For the first time we are using a more student-focused approach to direct additional funding to schools with students that we know, from our social investment research, are more likely to need extra help to raise their level of achievement.

To this end, Budget 2016 targets an additional $43.2 million over four years to state and state-integrated schools educating up to 150,000 students from long-term welfare-dependent families.

These students are one of the largest identifiable groups within our education system that is most at risk of educational underachievement.

For example, we know that children whose parents have been benefit dependent for an extended period have a 48 percent chance of achieving NCEA level 2 before the age of 21. By contrast, 73 percent of the general population will have NCEA Level 2 by the same age. This research also shows that students without NCEA Level 2 have more chance of ending up dependent on benefits, and/or in the justice system, than those who have the qualification.

This additional funding will be targeted to schools according to the number of students they have who have spent a significant proportion of their lives in benefit-dependent households. Of course the students will not be identified or stigmatised, nor will schools be told how to use their allocated funding.
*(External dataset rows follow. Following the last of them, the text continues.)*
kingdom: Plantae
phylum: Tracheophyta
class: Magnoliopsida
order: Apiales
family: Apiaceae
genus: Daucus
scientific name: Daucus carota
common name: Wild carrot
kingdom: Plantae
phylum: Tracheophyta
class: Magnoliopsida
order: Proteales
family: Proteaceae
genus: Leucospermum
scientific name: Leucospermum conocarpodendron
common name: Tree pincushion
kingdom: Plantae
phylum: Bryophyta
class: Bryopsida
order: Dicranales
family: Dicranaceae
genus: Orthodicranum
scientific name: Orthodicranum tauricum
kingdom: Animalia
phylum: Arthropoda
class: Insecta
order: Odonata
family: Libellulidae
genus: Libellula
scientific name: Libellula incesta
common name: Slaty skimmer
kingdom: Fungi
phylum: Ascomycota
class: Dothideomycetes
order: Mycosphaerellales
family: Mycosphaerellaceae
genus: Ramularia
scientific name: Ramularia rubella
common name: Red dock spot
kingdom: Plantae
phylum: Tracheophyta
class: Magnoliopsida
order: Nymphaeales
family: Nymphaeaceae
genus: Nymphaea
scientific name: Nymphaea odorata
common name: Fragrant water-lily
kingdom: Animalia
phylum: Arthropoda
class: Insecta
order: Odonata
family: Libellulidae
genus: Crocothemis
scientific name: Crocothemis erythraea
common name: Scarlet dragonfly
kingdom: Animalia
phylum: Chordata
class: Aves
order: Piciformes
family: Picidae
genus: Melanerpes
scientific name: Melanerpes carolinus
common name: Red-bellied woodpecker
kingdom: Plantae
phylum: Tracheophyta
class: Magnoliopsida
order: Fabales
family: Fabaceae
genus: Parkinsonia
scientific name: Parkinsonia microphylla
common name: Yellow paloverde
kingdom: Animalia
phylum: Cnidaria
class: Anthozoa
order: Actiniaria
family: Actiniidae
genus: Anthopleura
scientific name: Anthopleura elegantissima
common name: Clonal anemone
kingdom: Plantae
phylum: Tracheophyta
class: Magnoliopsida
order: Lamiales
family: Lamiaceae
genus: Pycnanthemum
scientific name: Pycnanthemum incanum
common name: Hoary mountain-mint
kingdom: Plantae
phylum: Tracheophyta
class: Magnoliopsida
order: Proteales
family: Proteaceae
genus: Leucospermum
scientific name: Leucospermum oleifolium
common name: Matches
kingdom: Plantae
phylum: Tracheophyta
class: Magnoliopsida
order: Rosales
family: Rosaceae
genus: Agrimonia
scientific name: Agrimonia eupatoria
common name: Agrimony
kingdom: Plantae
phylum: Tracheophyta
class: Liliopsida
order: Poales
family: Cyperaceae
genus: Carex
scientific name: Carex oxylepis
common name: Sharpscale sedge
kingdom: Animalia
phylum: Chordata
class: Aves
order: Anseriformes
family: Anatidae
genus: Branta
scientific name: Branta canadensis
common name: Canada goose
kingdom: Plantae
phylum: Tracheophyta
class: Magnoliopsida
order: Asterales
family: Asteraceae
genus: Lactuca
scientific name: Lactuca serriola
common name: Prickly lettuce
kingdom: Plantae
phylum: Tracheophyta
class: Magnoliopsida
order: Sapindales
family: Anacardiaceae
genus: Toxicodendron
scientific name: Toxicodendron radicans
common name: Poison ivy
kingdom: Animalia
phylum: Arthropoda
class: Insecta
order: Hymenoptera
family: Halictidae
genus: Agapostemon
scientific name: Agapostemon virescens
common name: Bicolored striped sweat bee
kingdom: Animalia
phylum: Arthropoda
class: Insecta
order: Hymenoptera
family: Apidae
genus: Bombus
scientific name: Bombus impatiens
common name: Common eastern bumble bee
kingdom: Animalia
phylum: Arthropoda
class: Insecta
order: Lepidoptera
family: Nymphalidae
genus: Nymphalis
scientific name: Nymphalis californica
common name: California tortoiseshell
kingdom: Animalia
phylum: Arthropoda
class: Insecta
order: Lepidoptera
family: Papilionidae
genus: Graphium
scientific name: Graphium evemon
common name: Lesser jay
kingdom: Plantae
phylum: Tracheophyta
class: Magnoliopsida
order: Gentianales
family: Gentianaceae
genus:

It will be allocated regardless of decile.

Allocations for individual schools are still being finalised, but our initial analysis shows that schools with large numbers of pupils from welfare dependent households will receive an increase of between zero and four percent of their current operations grant funding.

The funding rate for the 2017 school year will be determined from a data match in July, and notified to schools in September as per the usual funding rate increases. The funding rate will be determined at that point.

This targeted funding increase signals that we want to focus more discretionary education spending on the children at greatest risk of under-achievement. And it responds to the sectors expressed view that this kind of new spending must be a priority. As a result there will not be a general increase in school operations grants this year, but schools will continue to receive $1.38 billion in operational funding.

The change is designed to complement the Funding Advisory Group’s exploration of new ways of funding ECE and schooling to strengthen our education system and raise the achievement of all students.

Other key spending areas in Budget 2016 include:

· An extra $436 million, to meet the growing demand for ECE. The increase will provide funding for around a further 14,000 children entering ECE.

· An extra $42.1 million over the next four years for students with additional high and special education needs.

o This includes $15.3 million for an extra 1250 students to access in-class support. Together with the increased funding in last year’s Budget, this means the Government is now funding an extra 550,000 hours of classroom support for 2750 students with additional learning needs.

o In addition, a $16.5 million increase in Ongoing Resource Scheme funding means that, from 2016/17, the number of students with high learning needs receiving specialist help, including speech therapy, additional teacher time and teacher aide assistance, will rise from 8,335 to more than 8,600.

o We are also increasing Intensive Wraparound Service funding by $8.9 million over the next four years which will increase the number of students with complex behavioural and learning needs receiving personalised, intensive support by 50 to 335 a year.


· New investment of $882.3 million in school infrastructure – more than double last year’s – to fund
o 480 new classrooms,
o nine new schools,
o two school expansions and
o the relocation and rebuilding of three schools and a kura.

By now, a common theme to Budget 2016 should be emerging.

All of our changes are about raising the achievement of children and young people. They are mutually reinforcing.

Our goal is to continue to build a world-class education system that meets the needs of all our students. I know you share that goal and I look forward to continuing to work with you to make it a reality.

Thank you for what you are doing to provide our kids with a better future.